(BRANO SCELTO):
Australia: paralizzato ottiene il diritto di morire

Un uomo di 49 anni è morto dopo che una sentenza gli aveva riconosciuto di poter sospendere l'alimentazione artificiale

Un tetraplegico australiano è morto ieri a Perth, nell'Australia occidentale, un mese dopo che una storica sentenza gli aveva riconosciuto il diritto a sospendere l'alimentazione artificiale. La causa del decesso di Christian Rossiter, 49 anni, paralizzato dal collo in giù, è stata un'infezione al petto che lo ha stroncato prima che morisse di fame. «Ringrazio tutti quelli che hanno reso l'esistenza di Christian in questi ultimi anni il più confortevole e degna possibile», ha dichiarato il fratello Tim. L'avvocato John Hammond, che un mese fa aveva vinto la battaglia legale che ha consentito a Christian di sospendere l'alimentazione e l'idratazione, pur non essendo un malato terminale, ha fatto sapere che Christian ha accolto con gioia la fine di quella che definiva «un'esistenza infernale». Con questo precedente giuridico, ha osservato il legale, è stata aperta la strada ad altre persone gravemente malate per poter scegliere come morire.

(CONSEGNA A): Stabilisci se le affermazioni seguenti concordano con l'articolo sulla morte di Christian Rossiter: (i) Rossiter è morto di fame; (ii) Rossiter era un malato terminale; (iii) Rossiter è morto un mese dopo la sentenza. Per ciascuna rispondi sì o no e cita le parole dell'articolo che lo dimostrano.
(CONSEGNA B): Prosegui l'articolo sulla morte di Christian Rossiter con un nuovo paragrafo che segua l'ultima frase.

(ESTRATTI DATI):
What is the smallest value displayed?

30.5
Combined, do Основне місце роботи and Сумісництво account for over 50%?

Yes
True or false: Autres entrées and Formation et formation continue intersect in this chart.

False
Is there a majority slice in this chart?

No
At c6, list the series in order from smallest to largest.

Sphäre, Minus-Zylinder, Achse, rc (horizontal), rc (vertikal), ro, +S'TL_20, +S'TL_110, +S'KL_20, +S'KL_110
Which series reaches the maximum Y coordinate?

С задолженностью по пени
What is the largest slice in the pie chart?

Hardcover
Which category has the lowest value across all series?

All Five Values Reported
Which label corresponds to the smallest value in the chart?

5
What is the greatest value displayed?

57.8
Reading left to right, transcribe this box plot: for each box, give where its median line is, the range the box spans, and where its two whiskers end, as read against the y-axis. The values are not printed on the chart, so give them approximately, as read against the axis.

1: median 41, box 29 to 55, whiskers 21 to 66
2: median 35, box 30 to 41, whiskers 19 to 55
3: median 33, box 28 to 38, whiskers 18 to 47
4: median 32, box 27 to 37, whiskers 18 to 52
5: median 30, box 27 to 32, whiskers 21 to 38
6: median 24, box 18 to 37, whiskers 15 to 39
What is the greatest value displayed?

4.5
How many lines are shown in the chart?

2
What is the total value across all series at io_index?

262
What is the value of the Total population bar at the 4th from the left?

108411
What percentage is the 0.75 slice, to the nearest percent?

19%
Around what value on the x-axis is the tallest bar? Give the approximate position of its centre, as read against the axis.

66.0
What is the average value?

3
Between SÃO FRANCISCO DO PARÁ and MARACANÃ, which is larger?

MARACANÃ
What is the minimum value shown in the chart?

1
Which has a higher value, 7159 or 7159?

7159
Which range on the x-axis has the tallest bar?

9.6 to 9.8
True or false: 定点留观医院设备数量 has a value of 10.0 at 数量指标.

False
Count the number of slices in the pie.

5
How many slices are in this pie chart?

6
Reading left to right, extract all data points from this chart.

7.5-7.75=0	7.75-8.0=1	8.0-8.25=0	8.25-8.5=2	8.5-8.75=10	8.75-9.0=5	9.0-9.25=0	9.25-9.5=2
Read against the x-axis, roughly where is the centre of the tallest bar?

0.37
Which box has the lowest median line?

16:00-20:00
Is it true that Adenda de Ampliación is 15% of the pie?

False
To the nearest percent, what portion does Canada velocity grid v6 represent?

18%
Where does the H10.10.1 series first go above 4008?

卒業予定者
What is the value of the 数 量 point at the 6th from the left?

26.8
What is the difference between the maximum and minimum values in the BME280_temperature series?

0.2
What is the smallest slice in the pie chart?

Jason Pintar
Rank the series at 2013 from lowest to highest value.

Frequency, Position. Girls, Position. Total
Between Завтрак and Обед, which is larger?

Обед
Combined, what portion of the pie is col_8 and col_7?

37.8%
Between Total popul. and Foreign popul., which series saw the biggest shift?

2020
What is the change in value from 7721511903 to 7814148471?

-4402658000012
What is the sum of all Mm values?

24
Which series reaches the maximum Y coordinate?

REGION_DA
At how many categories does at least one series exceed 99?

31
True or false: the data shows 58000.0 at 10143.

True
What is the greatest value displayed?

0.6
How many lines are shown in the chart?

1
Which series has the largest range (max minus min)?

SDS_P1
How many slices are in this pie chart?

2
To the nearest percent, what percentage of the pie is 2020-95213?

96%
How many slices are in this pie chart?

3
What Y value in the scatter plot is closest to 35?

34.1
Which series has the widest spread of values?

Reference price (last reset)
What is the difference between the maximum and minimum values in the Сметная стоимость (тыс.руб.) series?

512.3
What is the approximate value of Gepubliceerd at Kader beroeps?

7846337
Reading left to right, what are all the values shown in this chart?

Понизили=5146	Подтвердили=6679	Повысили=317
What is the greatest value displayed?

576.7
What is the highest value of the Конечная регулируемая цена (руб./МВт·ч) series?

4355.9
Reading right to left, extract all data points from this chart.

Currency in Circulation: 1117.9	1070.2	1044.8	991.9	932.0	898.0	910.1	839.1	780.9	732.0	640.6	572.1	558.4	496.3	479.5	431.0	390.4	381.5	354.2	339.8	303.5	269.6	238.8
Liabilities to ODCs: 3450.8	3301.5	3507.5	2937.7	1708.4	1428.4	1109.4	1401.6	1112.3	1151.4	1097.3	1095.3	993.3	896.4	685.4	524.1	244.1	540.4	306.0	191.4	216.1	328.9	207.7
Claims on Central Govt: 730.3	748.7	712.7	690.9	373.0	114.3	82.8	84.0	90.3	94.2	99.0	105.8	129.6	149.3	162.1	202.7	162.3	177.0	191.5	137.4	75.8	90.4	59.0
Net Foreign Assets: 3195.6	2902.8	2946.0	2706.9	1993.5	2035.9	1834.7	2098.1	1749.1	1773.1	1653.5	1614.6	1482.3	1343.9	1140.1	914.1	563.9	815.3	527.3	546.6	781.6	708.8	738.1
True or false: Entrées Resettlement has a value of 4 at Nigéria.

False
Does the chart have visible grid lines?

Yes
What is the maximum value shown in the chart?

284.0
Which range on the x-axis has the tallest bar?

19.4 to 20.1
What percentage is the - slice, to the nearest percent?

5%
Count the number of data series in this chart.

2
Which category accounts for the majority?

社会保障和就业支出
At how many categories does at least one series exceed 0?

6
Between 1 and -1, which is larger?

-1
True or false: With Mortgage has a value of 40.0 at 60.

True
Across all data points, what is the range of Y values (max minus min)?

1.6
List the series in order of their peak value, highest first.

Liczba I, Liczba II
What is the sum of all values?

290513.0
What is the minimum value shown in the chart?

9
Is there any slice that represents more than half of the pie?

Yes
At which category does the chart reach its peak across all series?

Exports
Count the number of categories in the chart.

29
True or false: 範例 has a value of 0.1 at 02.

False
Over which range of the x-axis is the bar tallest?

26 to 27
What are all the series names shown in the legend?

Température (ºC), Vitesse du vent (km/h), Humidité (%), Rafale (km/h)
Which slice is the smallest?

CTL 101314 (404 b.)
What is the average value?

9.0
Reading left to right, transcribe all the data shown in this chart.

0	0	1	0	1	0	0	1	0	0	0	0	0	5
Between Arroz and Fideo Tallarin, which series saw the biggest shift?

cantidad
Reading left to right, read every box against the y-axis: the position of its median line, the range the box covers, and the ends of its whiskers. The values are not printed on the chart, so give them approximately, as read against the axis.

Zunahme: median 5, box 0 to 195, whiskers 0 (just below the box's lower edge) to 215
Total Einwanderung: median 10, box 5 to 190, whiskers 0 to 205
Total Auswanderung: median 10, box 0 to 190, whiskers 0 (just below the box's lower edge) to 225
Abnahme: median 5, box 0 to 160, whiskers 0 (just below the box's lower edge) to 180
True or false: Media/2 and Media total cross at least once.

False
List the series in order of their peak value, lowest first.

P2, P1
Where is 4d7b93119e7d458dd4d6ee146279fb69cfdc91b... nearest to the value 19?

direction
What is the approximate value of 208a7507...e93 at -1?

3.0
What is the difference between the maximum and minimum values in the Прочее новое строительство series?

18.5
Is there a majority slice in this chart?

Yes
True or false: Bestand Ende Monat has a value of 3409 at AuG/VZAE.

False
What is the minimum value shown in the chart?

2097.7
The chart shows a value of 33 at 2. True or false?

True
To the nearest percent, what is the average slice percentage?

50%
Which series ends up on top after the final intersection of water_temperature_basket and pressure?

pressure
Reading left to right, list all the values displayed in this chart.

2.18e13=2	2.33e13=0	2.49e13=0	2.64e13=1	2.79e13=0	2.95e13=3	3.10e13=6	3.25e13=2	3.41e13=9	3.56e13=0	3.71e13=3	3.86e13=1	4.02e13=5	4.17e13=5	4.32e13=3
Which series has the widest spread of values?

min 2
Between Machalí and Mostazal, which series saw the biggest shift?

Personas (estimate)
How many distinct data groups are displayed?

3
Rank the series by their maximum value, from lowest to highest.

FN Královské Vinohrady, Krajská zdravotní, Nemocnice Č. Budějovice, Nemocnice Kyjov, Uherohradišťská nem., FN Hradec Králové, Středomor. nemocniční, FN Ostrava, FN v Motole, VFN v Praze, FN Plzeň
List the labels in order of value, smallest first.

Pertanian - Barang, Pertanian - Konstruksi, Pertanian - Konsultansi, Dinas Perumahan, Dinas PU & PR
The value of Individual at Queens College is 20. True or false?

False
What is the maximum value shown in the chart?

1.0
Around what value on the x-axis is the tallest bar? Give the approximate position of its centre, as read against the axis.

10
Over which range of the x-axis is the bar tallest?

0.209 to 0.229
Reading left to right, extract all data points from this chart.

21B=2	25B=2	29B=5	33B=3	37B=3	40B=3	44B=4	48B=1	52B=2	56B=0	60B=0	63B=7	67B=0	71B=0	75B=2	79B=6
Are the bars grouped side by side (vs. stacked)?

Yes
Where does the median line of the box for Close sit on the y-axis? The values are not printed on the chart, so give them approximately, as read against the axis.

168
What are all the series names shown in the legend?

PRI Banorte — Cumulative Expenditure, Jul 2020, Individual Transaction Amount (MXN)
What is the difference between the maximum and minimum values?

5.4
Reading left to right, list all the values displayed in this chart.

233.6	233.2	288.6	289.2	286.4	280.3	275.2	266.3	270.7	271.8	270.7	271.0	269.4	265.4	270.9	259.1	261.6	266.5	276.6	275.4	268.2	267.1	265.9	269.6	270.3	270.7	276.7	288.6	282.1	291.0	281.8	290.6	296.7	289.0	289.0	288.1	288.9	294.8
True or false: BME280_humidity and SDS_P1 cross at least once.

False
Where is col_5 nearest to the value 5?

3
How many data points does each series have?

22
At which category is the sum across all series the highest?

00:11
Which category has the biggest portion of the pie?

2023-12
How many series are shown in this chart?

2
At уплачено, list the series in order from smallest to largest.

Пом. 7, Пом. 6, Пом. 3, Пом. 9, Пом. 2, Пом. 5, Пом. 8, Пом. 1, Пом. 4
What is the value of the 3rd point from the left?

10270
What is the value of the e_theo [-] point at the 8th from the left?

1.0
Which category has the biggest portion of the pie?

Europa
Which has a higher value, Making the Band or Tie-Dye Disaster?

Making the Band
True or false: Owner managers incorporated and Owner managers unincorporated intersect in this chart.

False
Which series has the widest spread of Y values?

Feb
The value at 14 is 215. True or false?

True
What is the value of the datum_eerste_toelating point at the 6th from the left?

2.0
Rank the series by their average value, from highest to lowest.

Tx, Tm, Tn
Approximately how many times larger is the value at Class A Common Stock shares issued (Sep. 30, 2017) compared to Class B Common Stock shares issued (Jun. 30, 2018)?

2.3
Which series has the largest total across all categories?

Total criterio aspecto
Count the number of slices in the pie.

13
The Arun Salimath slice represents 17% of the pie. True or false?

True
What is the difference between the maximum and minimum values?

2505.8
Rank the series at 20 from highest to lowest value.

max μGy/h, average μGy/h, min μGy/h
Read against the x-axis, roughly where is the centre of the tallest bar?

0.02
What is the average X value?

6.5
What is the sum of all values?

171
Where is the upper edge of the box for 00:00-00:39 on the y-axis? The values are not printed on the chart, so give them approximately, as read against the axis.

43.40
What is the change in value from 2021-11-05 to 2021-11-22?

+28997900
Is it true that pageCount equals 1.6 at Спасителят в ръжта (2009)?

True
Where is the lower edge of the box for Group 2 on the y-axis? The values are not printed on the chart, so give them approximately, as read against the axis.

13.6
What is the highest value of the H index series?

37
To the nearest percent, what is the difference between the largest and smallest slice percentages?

(SPAZIO RISPOSTA A):
(i) No: «un'infezione al petto che lo ha stroncato prima che morisse di fame».
(ii) No: «pur non essendo un malato terminale».
(iii) Sì: «un mese dopo che una storica sentenza gli aveva riconosciuto il diritto a sospendere l'alimentazione artificiale».

(SPAZIO RISPOSTA B):
Il 14 agosto il giudice Wayne Martin dello Stato dell'Australia Occidentale aveva stabilito che era un diritto di Rossiter rinunciare al trattamento medico, e che i medici e gli infermieri della Beightwater Care Group, dove era in cura, non sarebbero stati perseguibili se avessero accolto la sua richiesta. Il magistrato aveva peraltro specificato che la sospensione dell'alimentazione artificiale non equivaleva a una forma di eutanasia.
Rossiter, un ex agente di cambio appassionato di escursionismo, era diventato tetraplegico a seguito di due episodi: il primo, un incidente stradale nel 2004, in cui si era rotto la spina dorsale, il secondo due anni dopo, per una caduta in casa. Rossiter aveva chiesto ai suoi assistenti di fermare l'alimentazione attraverso una sonda gastrica almeno 40 volte, ma di fronte al loro rifiuto si era deciso a passare alle vie legali per porre fine alle sue sofferenze.
«Sono Christian Rossiter e vorrei morire. Sono un prigioniero del mio corpo. Non posso muovermi, non ho paura della morte, sento solo dolore», aveva dichiarato davanti alla Corte.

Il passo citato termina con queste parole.